*** PASSAGE Section Begins ***
From Raw Model to Assistant: Fine-Tuning and RLHF
Feed a freshly trained base model the line “What’s the capital of France?” and there’s a decent chance it doesn’t answer. Instead it might continue with “What’s the capital of Germany? What’s the capital of Spain?” and keep listing geography quiz questions, because somewhere in its training data a line like that was usually followed by nine more just like it, not by an answer. Ask it something riskier, say, for step-by-step instructions on something dangerous, and it won’t pause, hedge, or decline. It will just keep going, the same way it would finish a recipe or a haiku, because finishing whatever’s in front of it is the only behavior it has. A chatbot you’d actually use would never do either of these things. The gap between the two is the whole subject here.
The improv performer before the director arrives
Think of the raw model as an extraordinarily well-read improv performer, someone who has absorbed every script, transcript, and forum post in a vast library and can slide into any voice, any genre, any register, on command. The catch is that this performer has exactly one instinct: keep the scene going. Say a line to them and they’ll top it, however strange, however inappropriate, because “keep it going” is the only rule they’ve ever practiced. They’re not being defiant. They simply were never taught that some lines should be met with a pause, a redirect, or a flat no.
*** PASSAGE Section Ends ***
*** DATA SHOWN Section Begins ***
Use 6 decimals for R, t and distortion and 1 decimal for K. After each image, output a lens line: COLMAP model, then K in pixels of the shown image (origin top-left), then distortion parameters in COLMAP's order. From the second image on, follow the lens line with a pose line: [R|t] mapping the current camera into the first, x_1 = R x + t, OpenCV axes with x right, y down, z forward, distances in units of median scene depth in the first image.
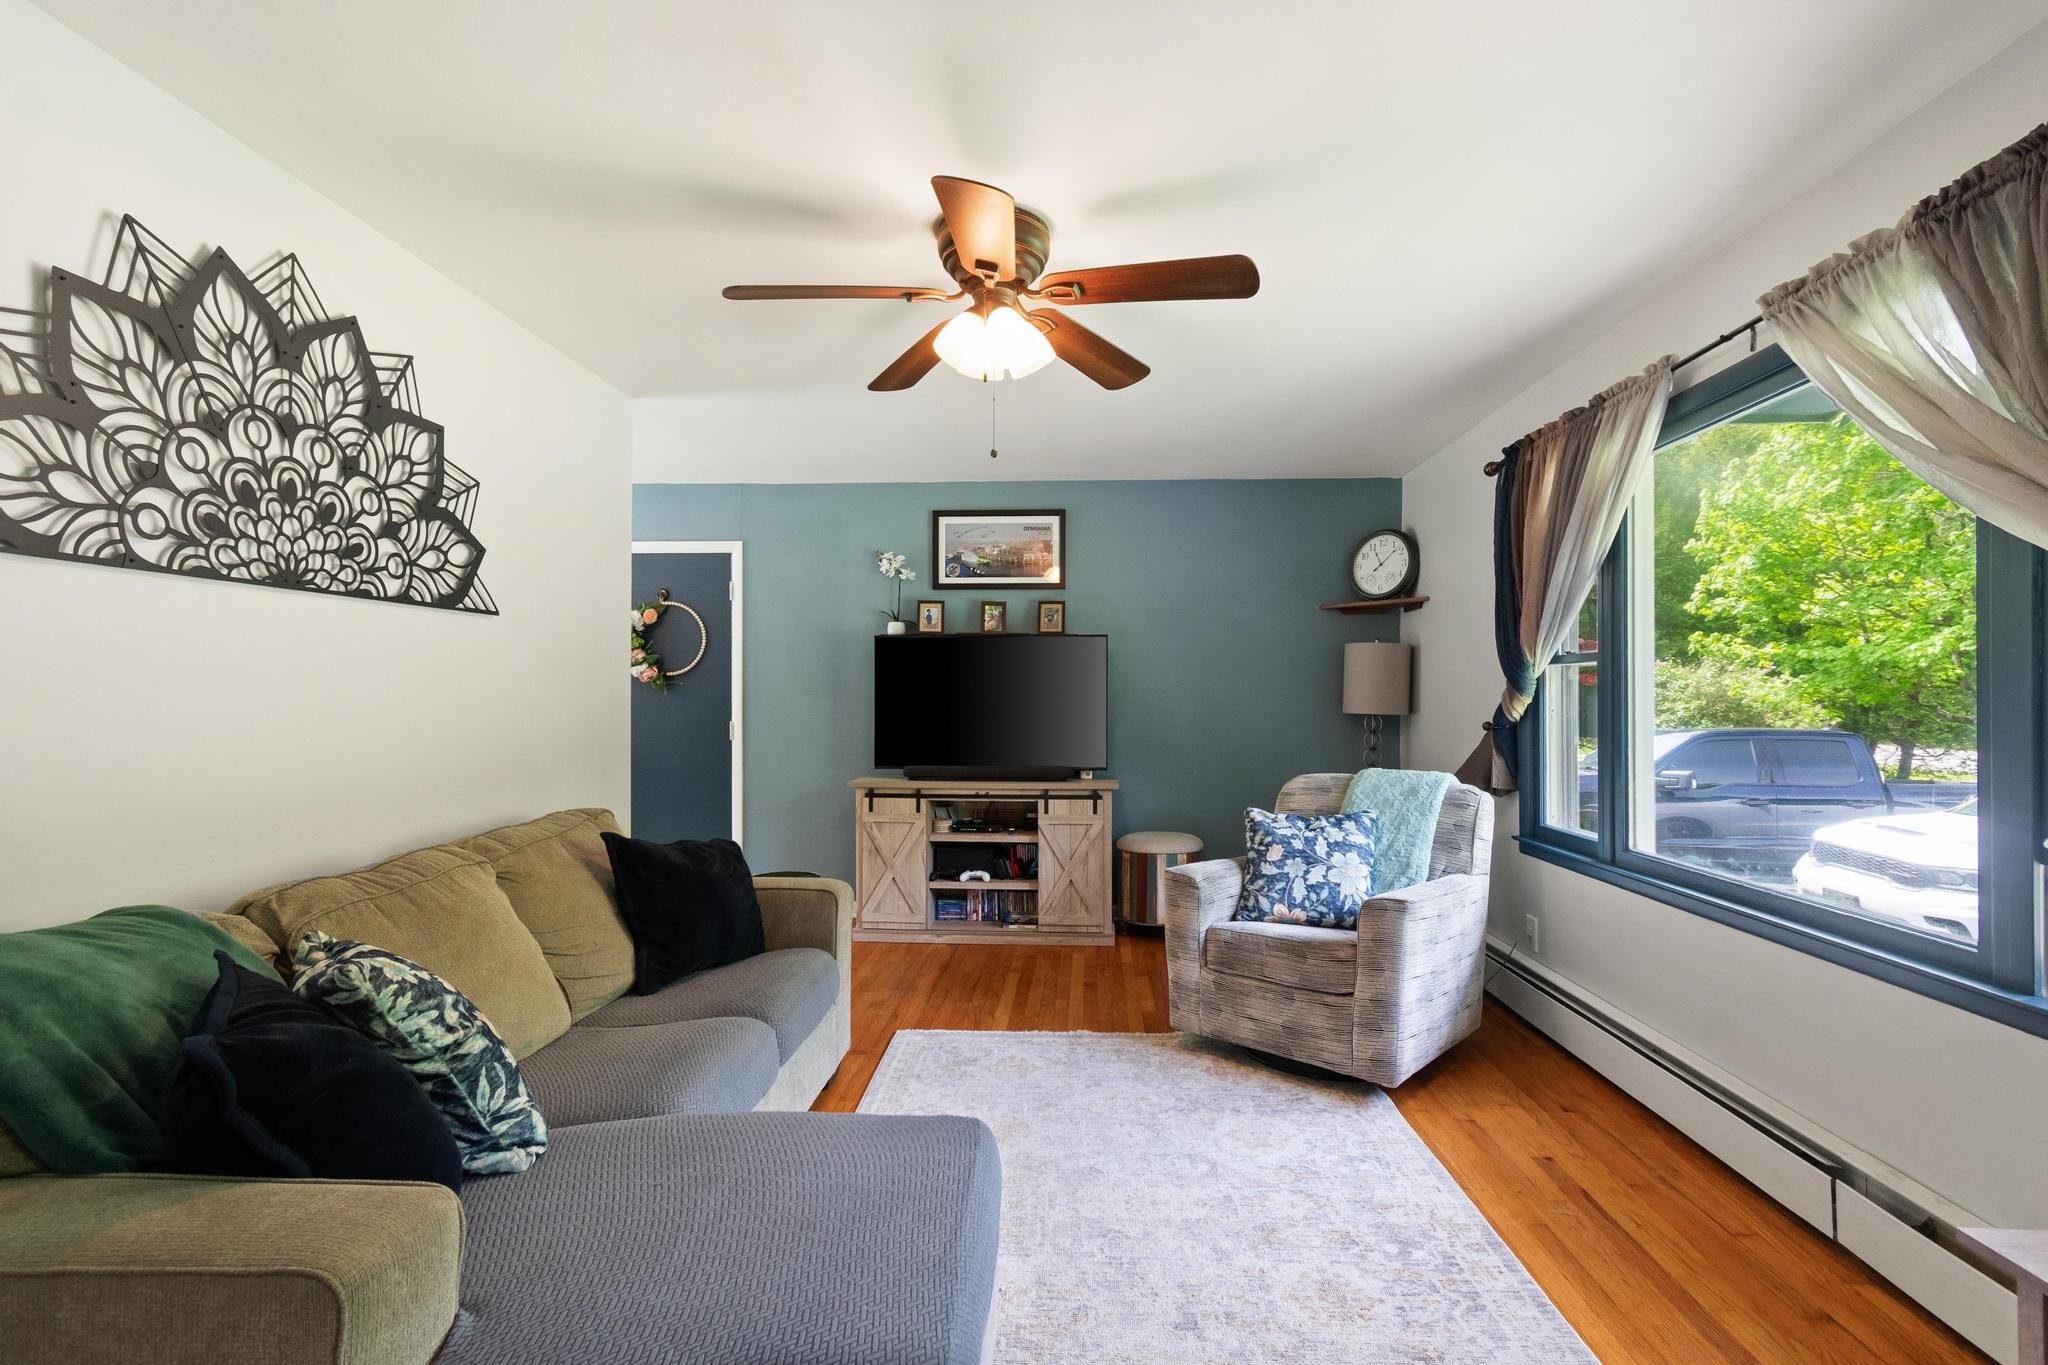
lens RADIAL K [[939.0, 0, 1062.7], [0, 939.0, 703.0], [0, 0, 1]] dist [0.004858, -0.000633]
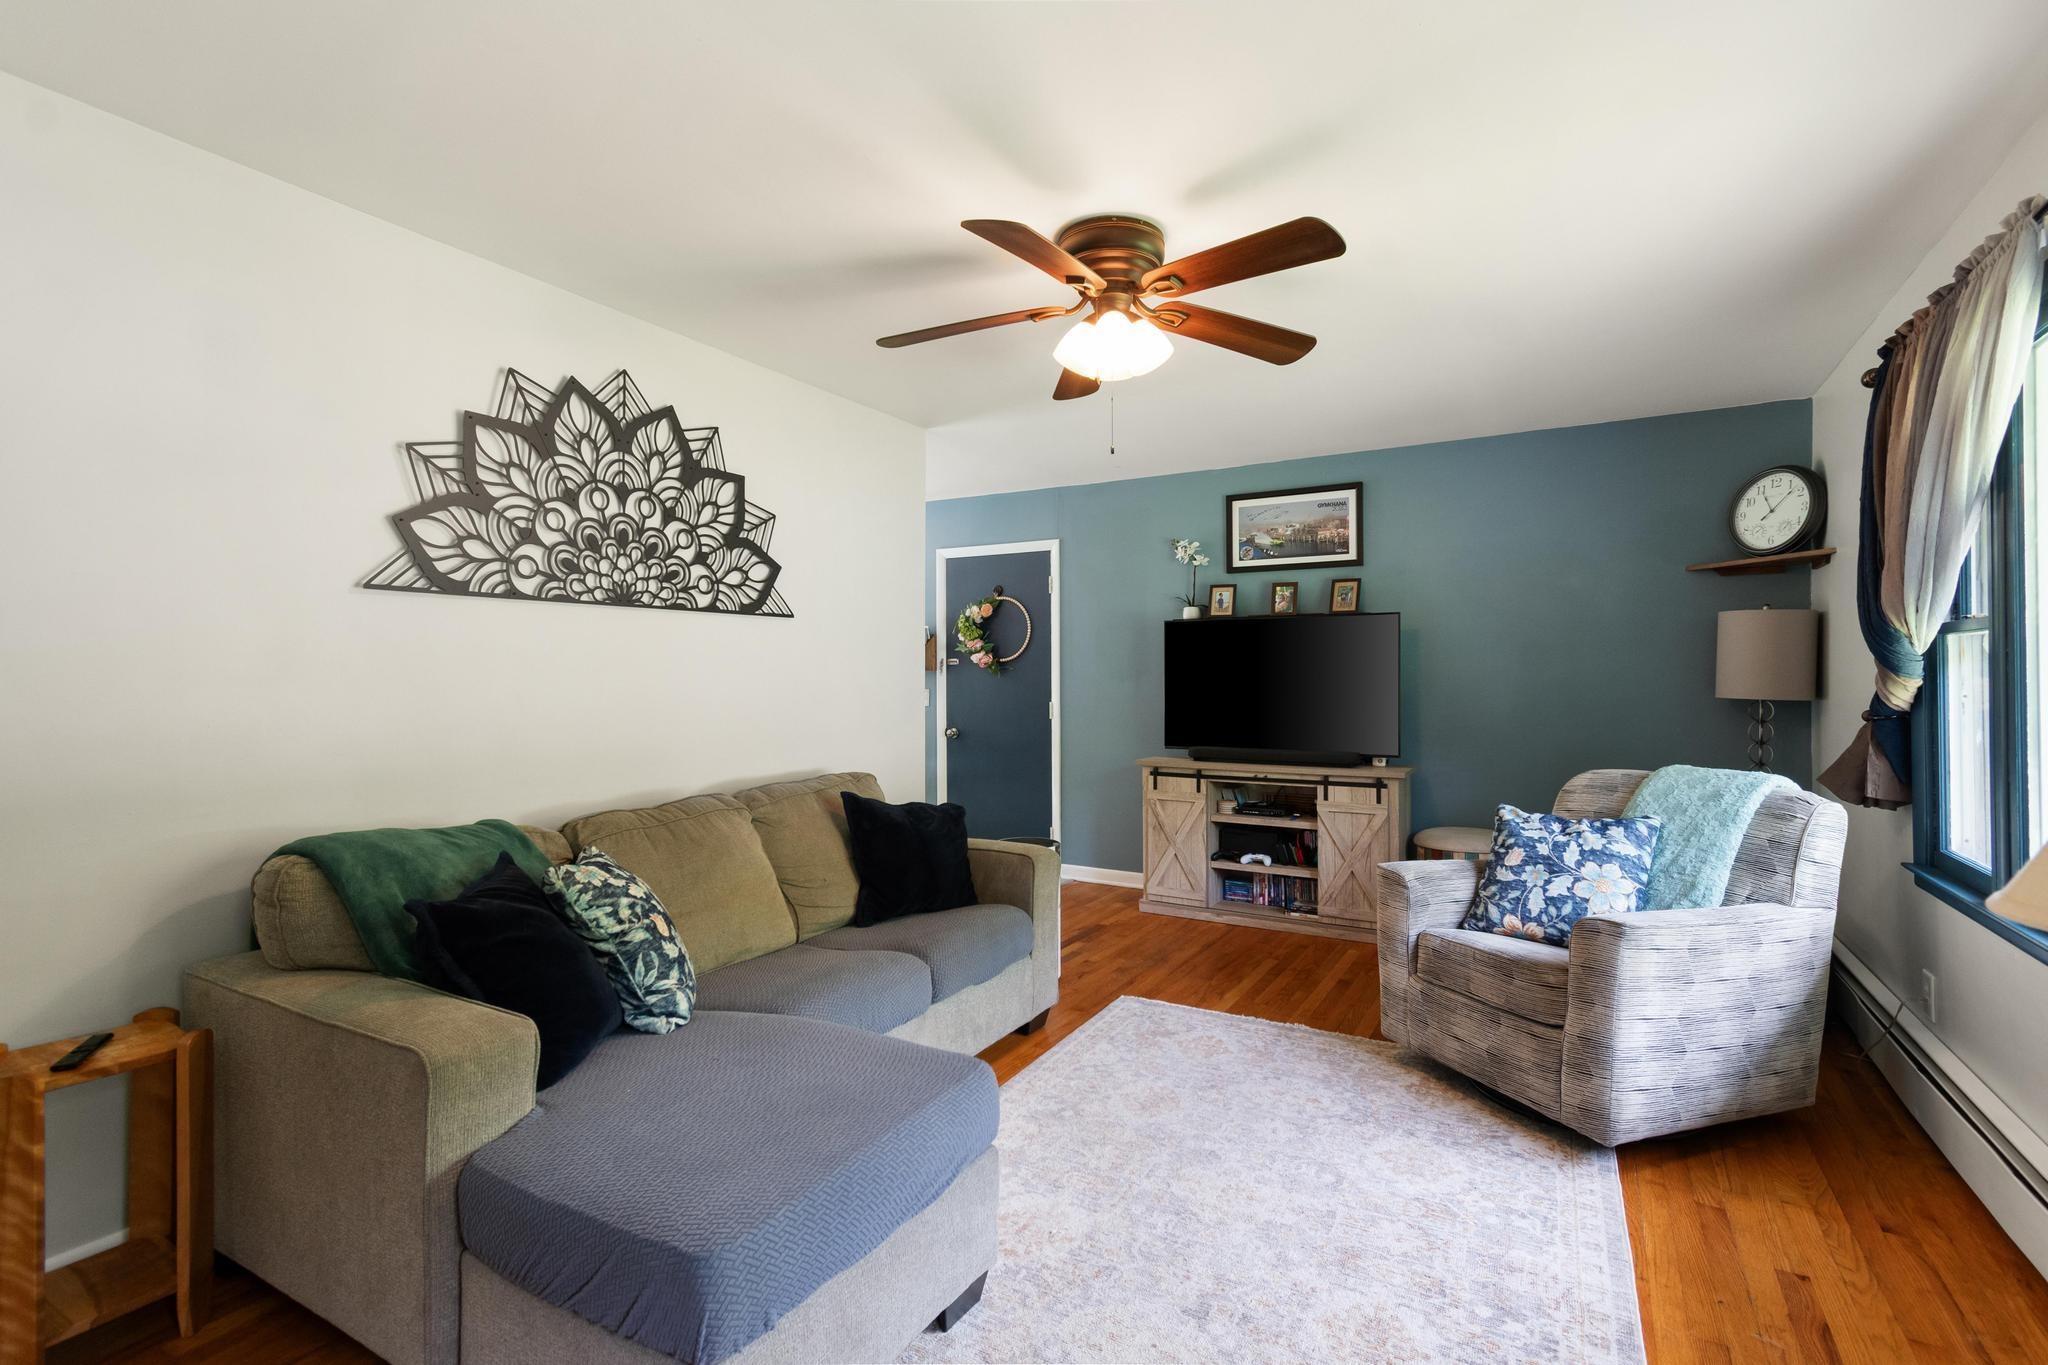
*** DATA SHOWN Section Ends ***
THE PROBLEM - Can you set down, word for word, the part of the passage on fine-tuning a raw model starting with "From Raw Model" and going on through "whole subject here."? Nothing in the lines is needed here.

ANSWER TO THIS PROBLEM -
From Raw Model to Assistant: Fine-Tuning and RLHF
Feed a freshly trained base model the line “What’s the capital of France?” and there’s a decent chance it doesn’t answer. Instead it might continue with “What’s the capital of Germany? What’s the capital of Spain?” and keep listing geography quiz questions, because somewhere in its training data a line like that was usually followed by nine more just like it, not by an answer. Ask it something riskier, say, for step-by-step instructions on something dangerous, and it won’t pause, hedge, or decline. It will just keep going, the same way it would finish a recipe or a haiku, because finishing whatever’s in front of it is the only behavior it has. A chatbot you’d actually use would never do either of these things. The gap between the two is the whole subject here.